------ Source passage
Ok, so we can’t make theatre in a void. As Ian Shuttleworth discusses in a recent Theatre Record editorial, normal critics just need to make a judgement call, and hope it doesn’t upset the apple cart too much. Given the option, it feels like it would be good if there was also space for more in-depth reviews which don’t have to strain not to let the cat out of the bag and consequently can discuss what’s in the play and what that means.
So, again, if you’re going to see The Author, you’ll have a different experience of it if you carry on reading now.
One of the most fascinating things about The Author is precisely this sort of choice. The idea of choice is also central to the way in which it operates. When you enter the Royal Court Theatre Upstairs to take your seat (unallocated: again, choices), you look at the two banks of seating arranged in traverse, and then you notice that there’s no space between them. There is either no stage or it is all stage. What we’ll be watching is each other. Even just as an arrangement it feels uncanny. Because we’ve been here before we know the seats and seeing them just facing each other, implacable, is somehow oddly disconcerting. It’s funny, of course, but also a little unsettling. There’s something about the proximity of the two front rows, as well. Perhaps even a little too close together.
------------
------ Input data
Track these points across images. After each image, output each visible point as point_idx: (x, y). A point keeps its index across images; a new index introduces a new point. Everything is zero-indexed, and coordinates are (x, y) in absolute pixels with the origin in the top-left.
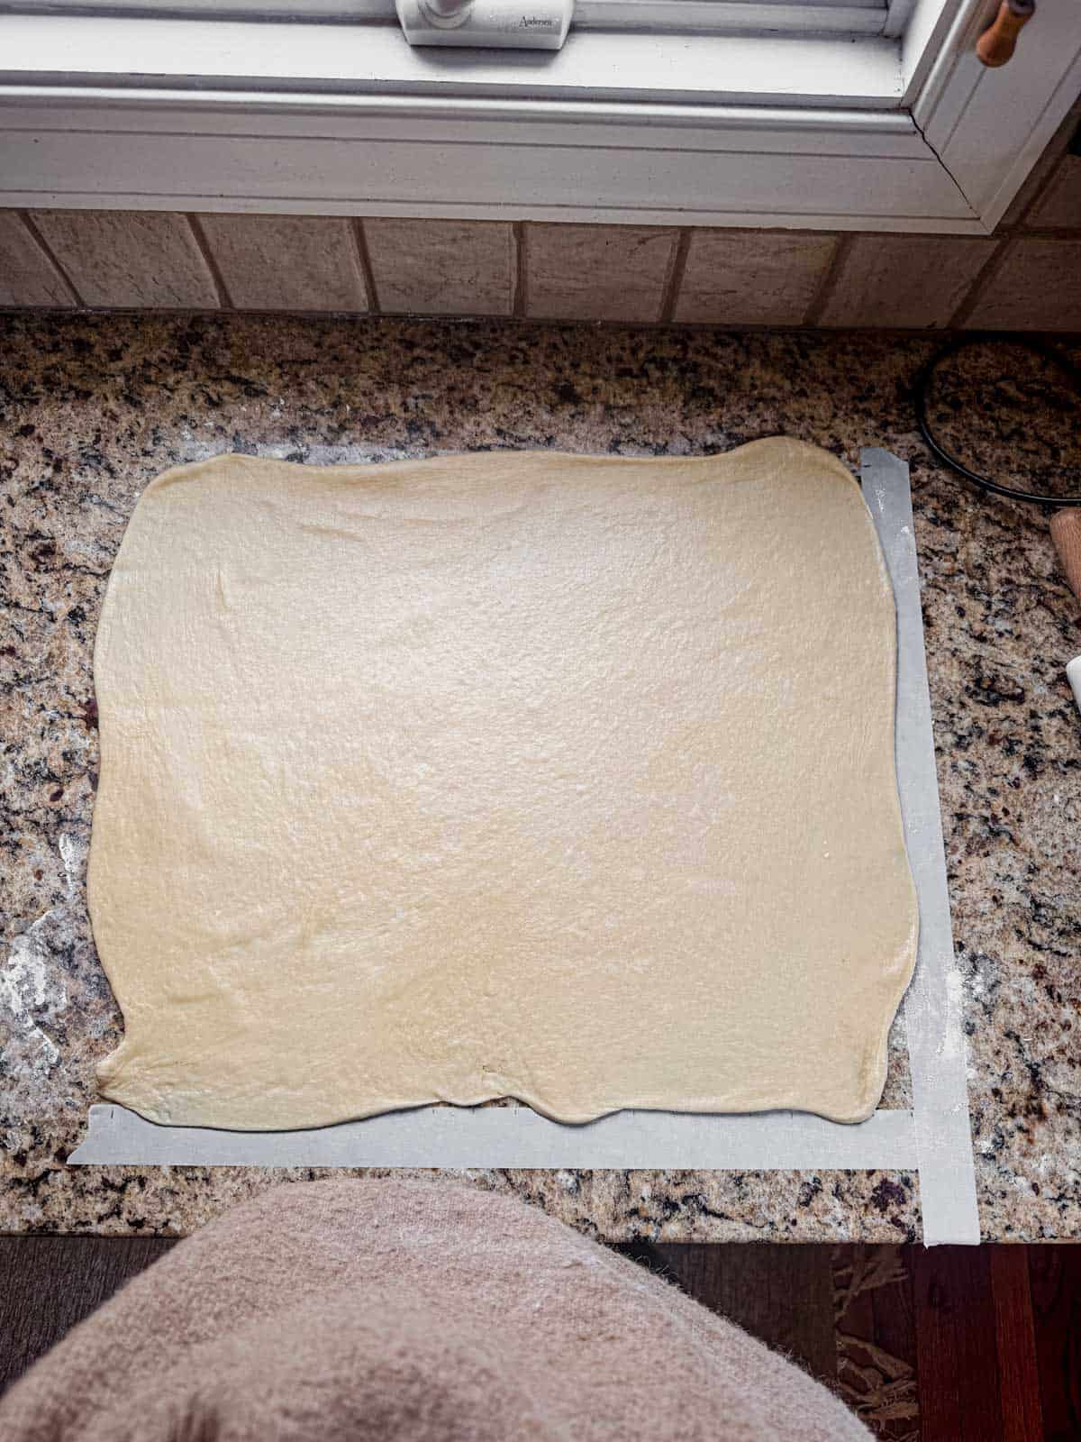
------------
:: Task instructions ::
**a.** Name every person, publication, play and venue mentioned in the passage on The Author.
**b.** Pick up the passage on The Author after its last sentence and continue it in the same voice.

:: Results of the tasks ::
**a.** Ian Shuttleworth, Theatre Record, The Author, Royal Court Theatre Upstairs

**b.**
After a deliberately long period of pre-show seatedness, performer Adrian Howells, sat with us in the audience, starts to talk loudly to the (in this case) woman next to him. He is playing an audience member called Adrian. Good natured banter about how much he loves the Royal Court Theatre Upstairs ensues. At this point, depending on how much attention you paid to the programme or posters, you might or might not know how many other people in the audience are also performers. If you know what Tim Crouch, the author of The Author looks like, and know he is also in The Author, you might spend time amusing yourself watching the author instead of watching The Author.
After a while, Adrian stops talking. There is a pause. A very long silence, in fact. The “house lights” go down so that we, the audience, are the only thing that’s lit. Music plays.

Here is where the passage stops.